Mr. Brennan told the Senate Intelligence Committee that he was surprised by the findings of a 6,000-page Senate report on detention and interrogation. Scott Shane reported in The Times on Thursday that the report concludes that the interrogation of Al Qaeda detainees involving torture and abuse “was ill-conceived, sloppily managed and far less useful in obtaining intelligence than its supporters have claimed.”
Mr. Brennan’s response, after having one of the top C.I.A. jobs during the period when the torture agenda was at its apex (when Khalid Shaikh Mohammed was subjected to waterboarding 183 times), was: “I don’t know what the facts are or what the truth is. So I really need to look at that carefully and see what C.I.A.’s response is.”
In the past, Mr. Brennan said he had no role in running the torture program and expressed disapproval — in private to people he has not named. As for what went wrong, if “there were systemic failures, where there was mismanagement or inaccurate information,” he said, “I would need to get my arms around that, and that would be one of my highest priorities if I were to go to the agency.”
It’s a little hard to be reassured because getting to the bottom of the Bush-era lawbreaking, mismanagement and incompetence in the interrogation and detention programs has not been a high priority for President Obama. In fact, it’s been no priority at all. From the day he took office in 2009, the president refused to spend any time looking at the gigantic blunders and abuses of power under his predecessor because he didn’t want a small thing like that to interfere with his other political priorities.
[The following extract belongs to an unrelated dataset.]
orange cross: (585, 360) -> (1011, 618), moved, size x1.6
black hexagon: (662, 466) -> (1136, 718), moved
As a result, many, many of the details of the creation and execution of the torture of prisoners at Guantánamo Bay, Cuba, and in C.I.A. black sites remain unknown to most members of Congress and to the public. Not only did Mr. Obama refuse to open any investigation, but his administration even gave a pass to the C.I.A. officials who destroyed videotapes of sanctioned torture.
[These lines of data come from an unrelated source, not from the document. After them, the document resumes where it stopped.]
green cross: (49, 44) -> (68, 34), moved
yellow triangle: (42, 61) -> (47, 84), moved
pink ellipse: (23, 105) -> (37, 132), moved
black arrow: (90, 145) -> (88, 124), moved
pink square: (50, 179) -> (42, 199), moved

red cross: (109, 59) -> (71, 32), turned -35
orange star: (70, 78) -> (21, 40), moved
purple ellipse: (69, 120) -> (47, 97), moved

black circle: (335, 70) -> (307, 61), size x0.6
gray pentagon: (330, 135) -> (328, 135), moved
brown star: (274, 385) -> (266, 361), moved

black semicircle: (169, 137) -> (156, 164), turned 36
The Senate’s report may be the last hope for Americans to know the truth about what Mr. Bush and Mr. Cheney authorized in the name of protecting our country — decisions that caused enormous damage to its reputation worldwide. But it remains classified, and Mr. Brennan has not said whether he would support releasing a redacted version to the public. That is the only acceptable course. The cover-up of the Bush-era lawbreaking has to stop.